Flexible computational infrastructure, software tools and theoretical consultation are provided to support modeling and understanding of the structure and properties of nanostructured materials. CFN staff members have research expertise in areas that include nanoscale structure formation and assembly processes, bonding and atomic-scale structure, electron transport, optical and electronic excitations in nanomaterials, and homogeneous and inhomogeneous catalysis.  Each user project will be guided by one of the staff scientists with appropriate expertise.  Engagement with staff scientists will follow the needs of the user project, ranging from support for independent computations by the user team to expert consultation or collaboration with the user team as appropriate.

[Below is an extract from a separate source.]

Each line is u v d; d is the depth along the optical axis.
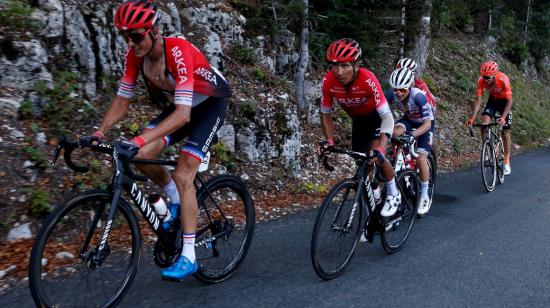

  • Deep learning and data analytics
  • Theory and modeling of soft materials and assemblies of heterogeneous nanostructures
  • Methods to determine the structure and energy of reactive intermediates and transition states along the reactive pathways in catalysis
  • Theory of electron transfer through molecules and nanoscale junctions
  • Efficient methods and algorithms to compute electronic and optical excitations in nanosystems
  • New methods to compute electronic structure of molecules and supramolecular assemblies

Theory and Computation Facility

Computer Cluster

  • 70 high performance nodes consisting of dual 18-core CPUs, two Nvidia K80 or P100 GPUs and 256 GB memory
  • InfinitiBand EDR connectivity and 200 TB GPFS distributed storage
  • 112 dual hex- and 60 dual quad-core nodes
  • Over 12 million core-hours available for each cycle

Visit the CFN cluster Wiki for details

Software for exploring properties of nanomaterials

  • Deep learning frameworks (Keras, TensorFlow and Pytorch)
  • Solid-state techniques based on density functional theory. (VASP, Quantum Espresso, WIEN2k, CP2K)
  • Excited state techniques based on many-body perturbation theory. (Quantum Espresso, VASP, WIEN2k, local)
  • Tools to simulate X-ray core level spectroscopy (FEFF, XSpectra, OCEAN and VASP)
  • Quantum chemistry techniques including DFT based approaches as well as MP2, CASSCF, and coupled-cluster methods. (Gaussian 09 and 16, Q-Chem 4.2 and 5.0, ORCA, and local NWChem)
  •  Classical molecular dynamics simulations with empirical potentials. (CHARMM, LAMMPS, Gromacs, local hybrid Brownian dynamics with Monte Carlo)